With only a few days left in the session, the pressure is on over education. The battlelines are pretty clear, the state legislature has been ordered by the supreme court to fund education. In their McCleary decision, the Supreme Court laid out specifically what had to be funded and that shifting the burden onto local municipalities was unfair.
Some legislators, such as Reps. Vincent Buys and Jason Overstreet, objected that the Supreme Court telling them exactly what to fund was “a constitutional crisis” and the justices are “violating the very Constitution every member of the court has sworn, by oath, to uphold. It is a crisis in which you will not prevail.” Tough talk, but will they back it up with action?
I spoke with Sen. Kevin Ranker about whether we will see legislators hauled away in handcuffs after this session. “Maybe not handcuffs, but if the Republicans don’t step up to their responsibility and fund our schools, then I could see a conflict happening. Look, if we can’t figure out how to fund education in this state, we deserve what is coming to us.”
The education proposal from the Senate Democrats involves closing tax giveaways to the oil and coal industry which should generate around $138 million, specifically for school supplies and cost of living increases for teachers.
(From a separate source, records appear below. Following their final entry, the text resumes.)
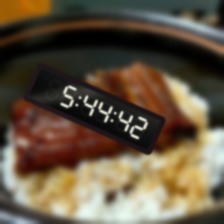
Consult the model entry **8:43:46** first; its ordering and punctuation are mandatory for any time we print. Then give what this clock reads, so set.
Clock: **5:44:42**
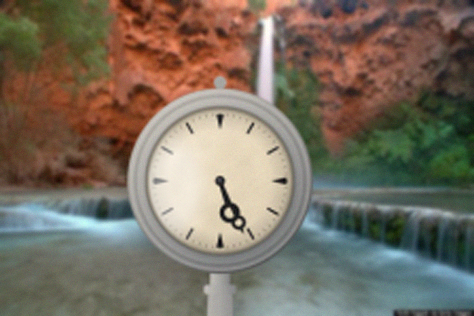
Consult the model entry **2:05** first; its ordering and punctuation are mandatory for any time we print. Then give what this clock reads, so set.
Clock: **5:26**
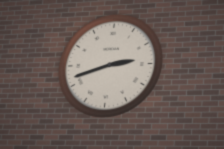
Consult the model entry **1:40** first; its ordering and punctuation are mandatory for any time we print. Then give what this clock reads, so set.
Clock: **2:42**
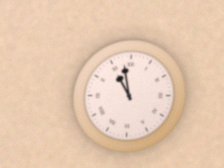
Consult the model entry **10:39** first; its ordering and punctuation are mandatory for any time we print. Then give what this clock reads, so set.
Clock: **10:58**
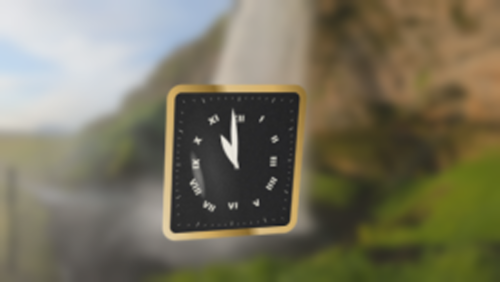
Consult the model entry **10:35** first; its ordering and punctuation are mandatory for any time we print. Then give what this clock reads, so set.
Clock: **10:59**
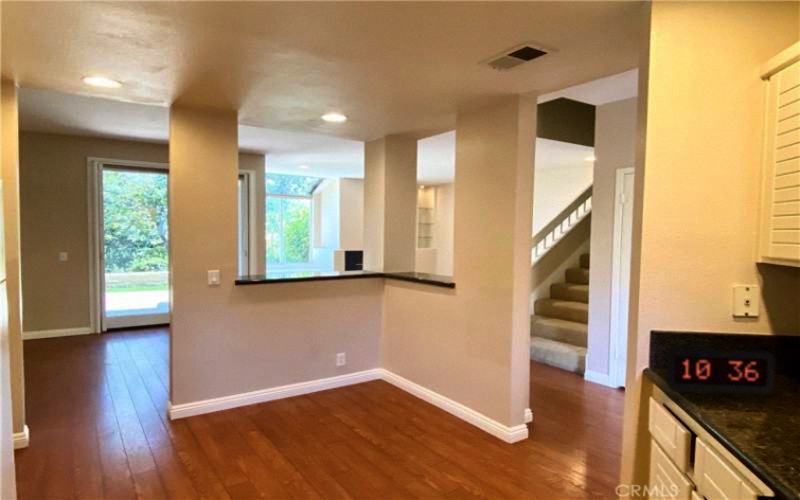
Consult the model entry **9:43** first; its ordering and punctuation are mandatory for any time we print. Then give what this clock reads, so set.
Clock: **10:36**
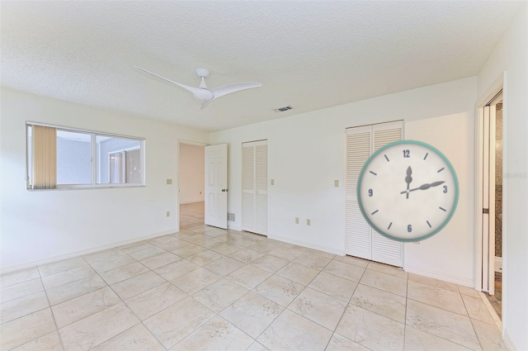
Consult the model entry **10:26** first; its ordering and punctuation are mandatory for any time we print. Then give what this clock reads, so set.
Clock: **12:13**
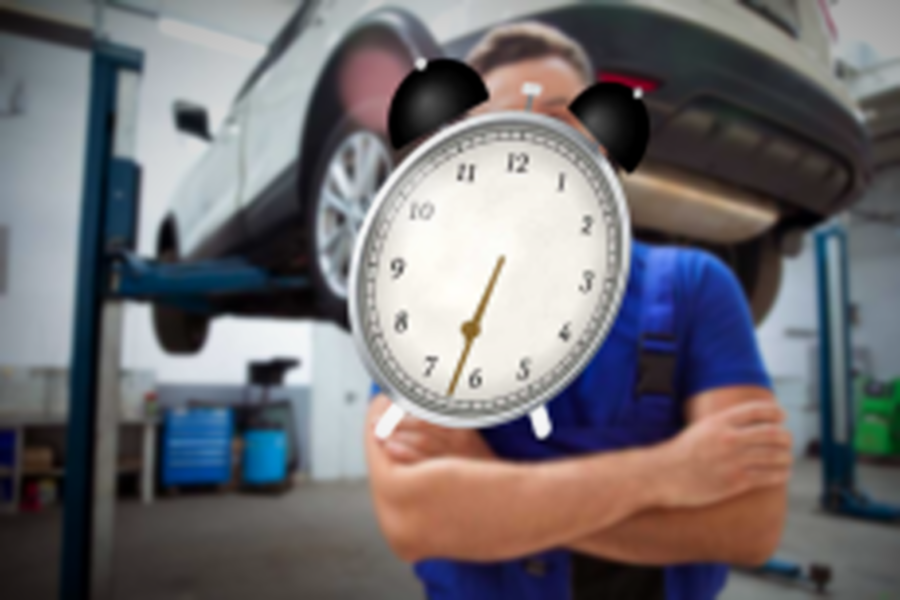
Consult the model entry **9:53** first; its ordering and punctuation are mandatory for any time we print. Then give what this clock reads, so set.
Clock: **6:32**
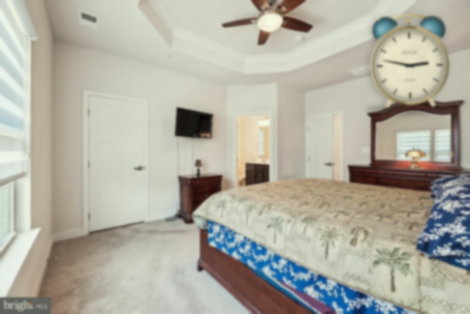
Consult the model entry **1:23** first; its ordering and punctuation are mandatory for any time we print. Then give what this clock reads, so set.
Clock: **2:47**
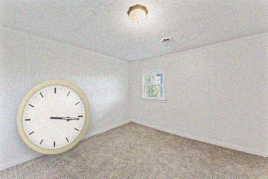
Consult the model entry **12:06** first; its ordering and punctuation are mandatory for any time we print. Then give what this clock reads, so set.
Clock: **3:16**
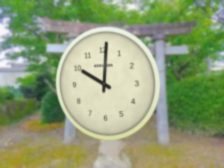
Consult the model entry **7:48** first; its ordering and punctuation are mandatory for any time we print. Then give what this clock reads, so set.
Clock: **10:01**
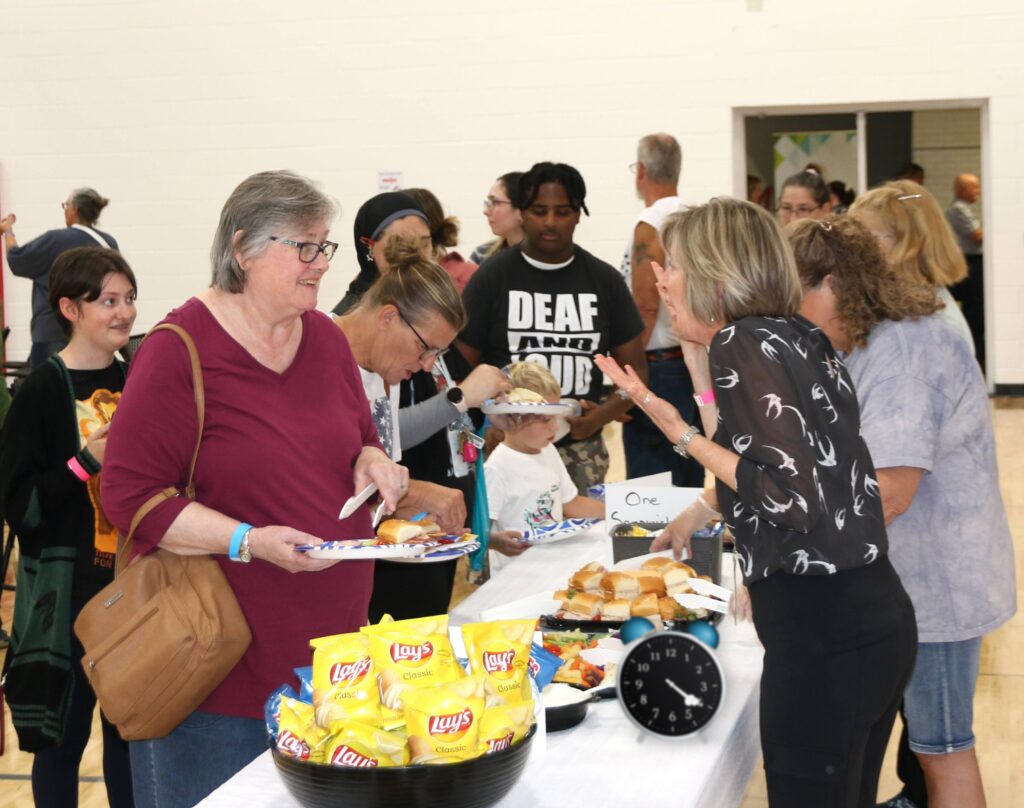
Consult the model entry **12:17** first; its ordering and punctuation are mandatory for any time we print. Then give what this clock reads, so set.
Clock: **4:21**
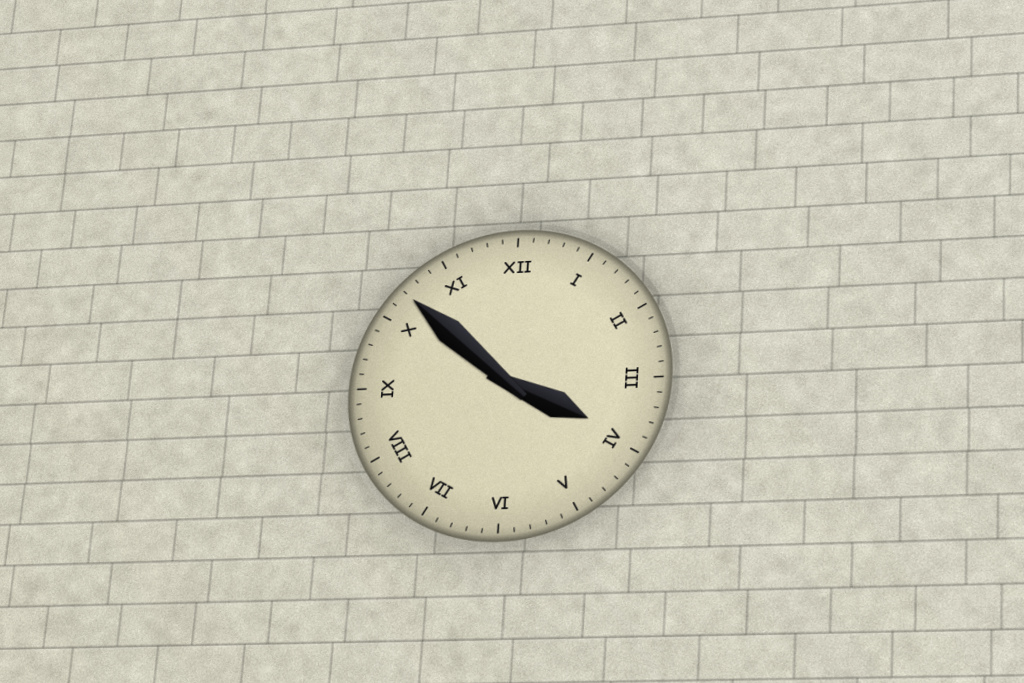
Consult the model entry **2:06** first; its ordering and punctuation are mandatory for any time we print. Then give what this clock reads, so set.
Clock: **3:52**
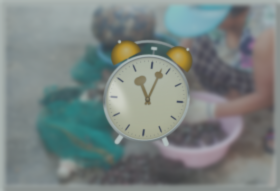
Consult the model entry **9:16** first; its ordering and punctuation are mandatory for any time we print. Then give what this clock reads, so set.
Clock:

Ranker describes the budget as “a very thoughtful budget, but obviously it does not go far enough. Not nearly far enough.”
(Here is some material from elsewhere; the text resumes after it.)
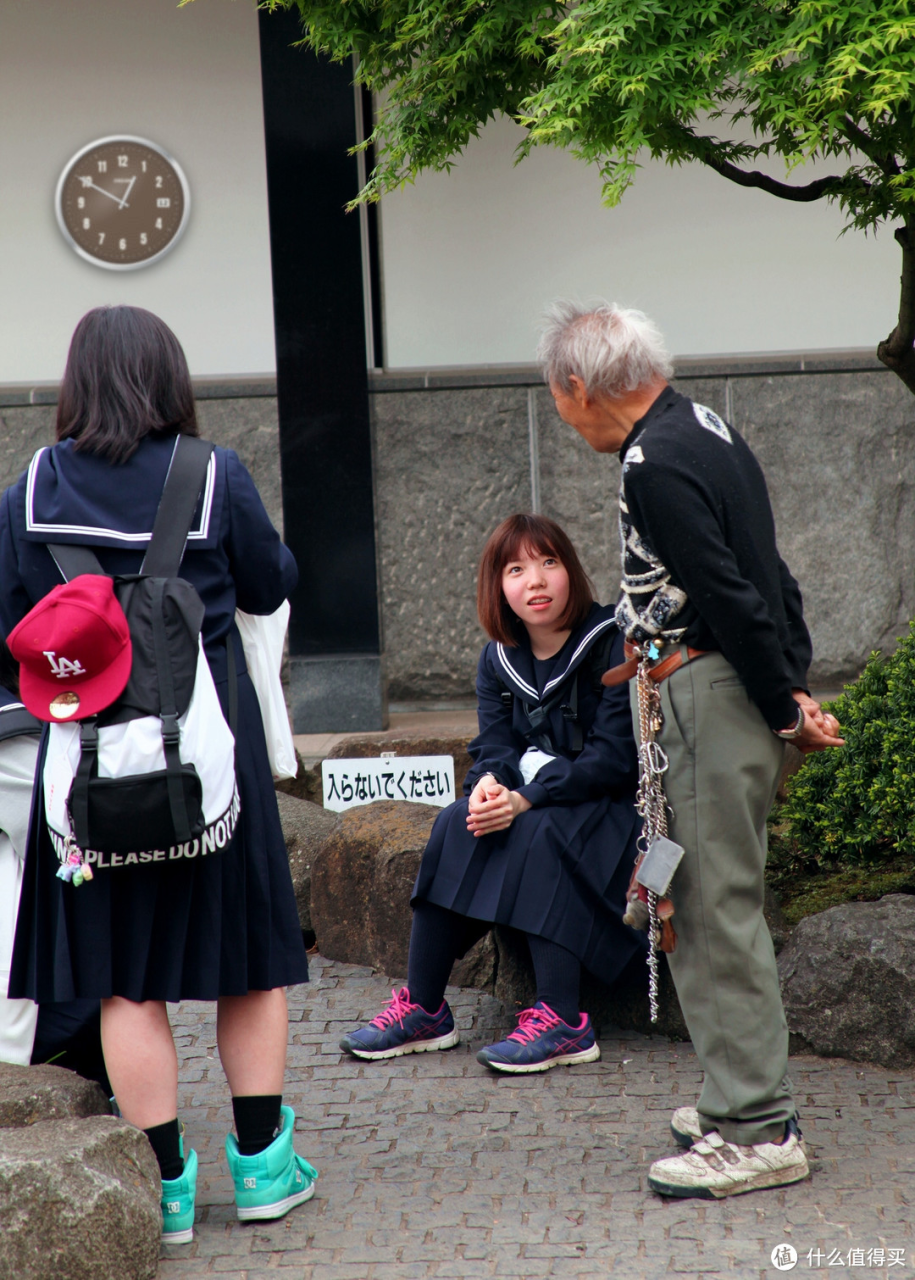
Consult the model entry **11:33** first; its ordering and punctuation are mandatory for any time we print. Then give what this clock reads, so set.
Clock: **12:50**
Ranker also pointed out that the big bill will be in the next session. “Next year, we will need to invest two billion into education in our state to meet the needs of our children, and unless we get realistic with ourselves and have a bold, new conversation about revenue. Unless that happens, we will be failing our next generation. It is either that or we wipe out every social program, every mental health program in the state because that’s what it would take.”